→ **EXERCISE DATA**
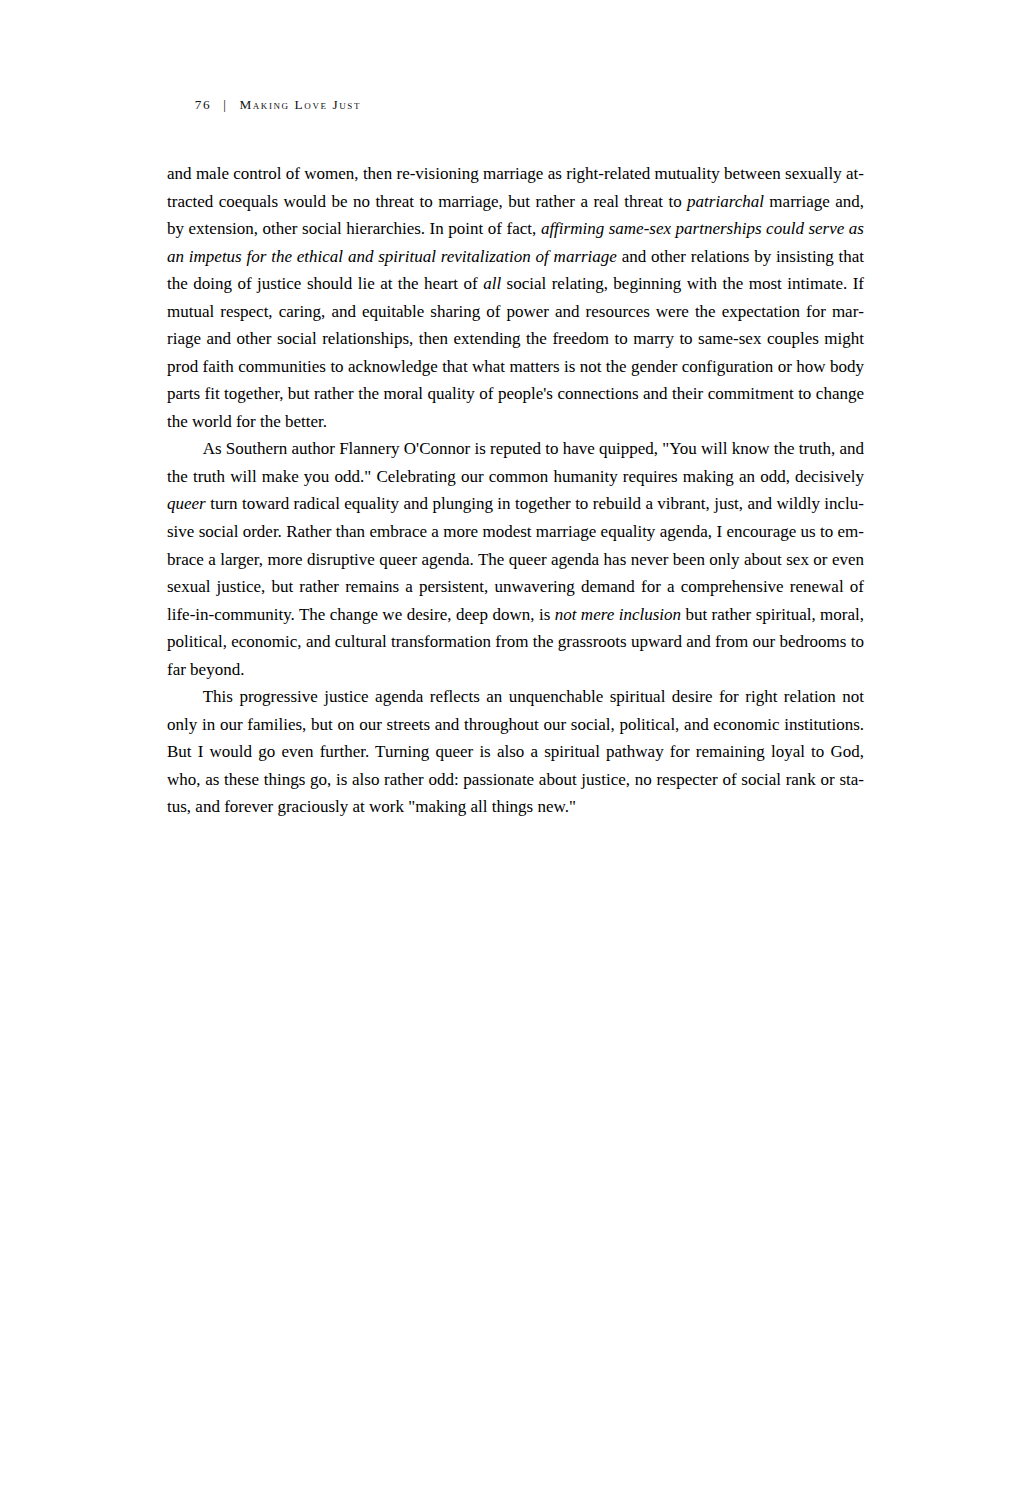76|Making Love Just
and male control of women, then re-visioning marriage as right-related mutuality between sexually attracted coequals would be no threat to marriage, but rather a real threat to patriarchal marriage and, by extension, other social hierarchies. In point of fact, affirming same-sex partnerships could serve as an impetus for the ethical and spiritual revitalization of marriage and other relations by insisting that the doing of justice should lie at the heart of all social relating, beginning with the most intimate. If mutual respect, caring, and equitable sharing of power and resources were the expectation for marriage and other social relationships, then extending the freedom to marry to same-sex couples might prod faith communities to acknowledge that what matters is not the gender configuration or how body parts fit together, but rather the moral quality of people's connections and their commitment to change the world for the better.
As Southern author Flannery O'Connor is reputed to have quipped, "You will know the truth, and the truth will make you odd." Celebrating our common humanity requires making an odd, decisively queer turn toward radical equality and plunging in together to rebuild a vibrant, just, and wildly inclusive social order. Rather than embrace a more modest marriage equality agenda, I encourage us to embrace a larger, more disruptive queer agenda. The queer agenda has never been only about sex or even sexual justice, but rather remains a persistent, unwavering demand for a comprehensive renewal of life-in-community. The change we desire, deep down, is not mere inclusion but rather spiritual, moral, political, economic, and cultural transformation from the grassroots upward and from our bedrooms to far beyond.
This progressive justice agenda reflects an unquenchable spiritual desire for right relation not only in our families, but on our streets and throughout our social, political, and economic institutions. But I would go even further. Turning queer is also a spiritual pathway for remaining loyal to God, who, as these things go, is also rather odd: passionate about justice, no respecter of social rank or status, and forever graciously at work "making all things new."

→ **ACTIVITY**
In the lines above, find each one with "right" and list it.

→ **SOLUTION TO THE EXERCISE**
and male control of women, then re-visioning marriage as right-related mutuality between sexually attracted coequals would be no threat to marriage, but rather a real threat to patriarchal marriage and, by extension, other social hierarchies. In point of fact, affirming same-sex partnerships could serve as an impetus for the ethical and spiritual revitalization of marriage and other relations by insisting that the doing of justice should lie at the heart of all social relating, beginning with the most intimate. If mutual respect, caring, and equitable sharing of power and resources were the expectation for marriage and other social relationships, then extending the freedom to marry to same-sex couples might prod faith communities to acknowledge that what matters is not the gender configuration or how body parts fit together, but rather the moral quality of people's connections and their commitment to change the world for the better.
This progressive justice agenda reflects an unquenchable spiritual desire for right relation not only in our families, but on our streets and throughout our social, political, and economic institutions. But I would go even further. Turning queer is also a spiritual pathway for remaining loyal to God, who, as these things go, is also rather odd: passionate about justice, no respecter of social rank or status, and forever graciously at work "making all things new."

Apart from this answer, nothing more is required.